===== MATERIAL FOR THIS EXERCISE =====

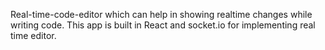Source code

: Real-time-code-editor which can help in showing realtime changes while writing code. 
This app is built in React and socket.io for implementing real time editor.
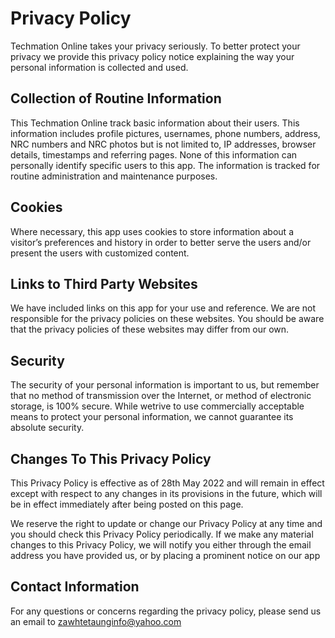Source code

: # Privacy Policy

Techmation Online takes your privacy seriously. To better protect your privacy we provide this privacy policy notice explaining the way your personal information is collected and used.


## Collection of Routine Information

This Techmation Online track basic information about their users. This information includes profile pictures, usernames, phone numbers, address, NRC numbers and NRC photos but is not limited to, IP addresses, browser details, timestamps and referring pages. None of this information can personally identify specific users to this app. The information is tracked for routine administration and maintenance purposes.


## Cookies

Where necessary, this app uses cookies to store information about a visitor’s preferences and history in order to better serve the users and/or present the users with customized content.


## Links to Third Party Websites

We have included links on this app for your use and reference. We are not responsible for the privacy policies on these websites. You should be aware that the privacy policies of these websites may differ from our own.


## Security

The security of your personal information is important to us, but remember that no method of transmission over the Internet, or method of electronic storage, is 100% secure. While wetrive to use commercially acceptable means to protect your personal information, we cannot guarantee its absolute security.


## Changes To This Privacy Policy

This Privacy Policy is effective as of 28th May 2022 and will remain in effect except with respect to any changes in its provisions in the future, which will be in effect immediately after being posted on this page.

We reserve the right to update or change our Privacy Policy at any time and you should check this Privacy Policy periodically. If we make any material changes to this Privacy Policy, we will notify you either through the email address you have provided us, or by placing a prominent notice on our app


## Contact Information

For any questions or concerns regarding the privacy policy, please send us an email to zawhtetaunginfo@yahoo.com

=====

- **REQUEST**: Scan the data, and report each line that uses the word "editor".

- **ANSWER FOR THIS EXERCISE**:
: Real-time-code-editor which can help in showing realtime changes while writing code. 
This app is built in React and socket.io for implementing real time editor.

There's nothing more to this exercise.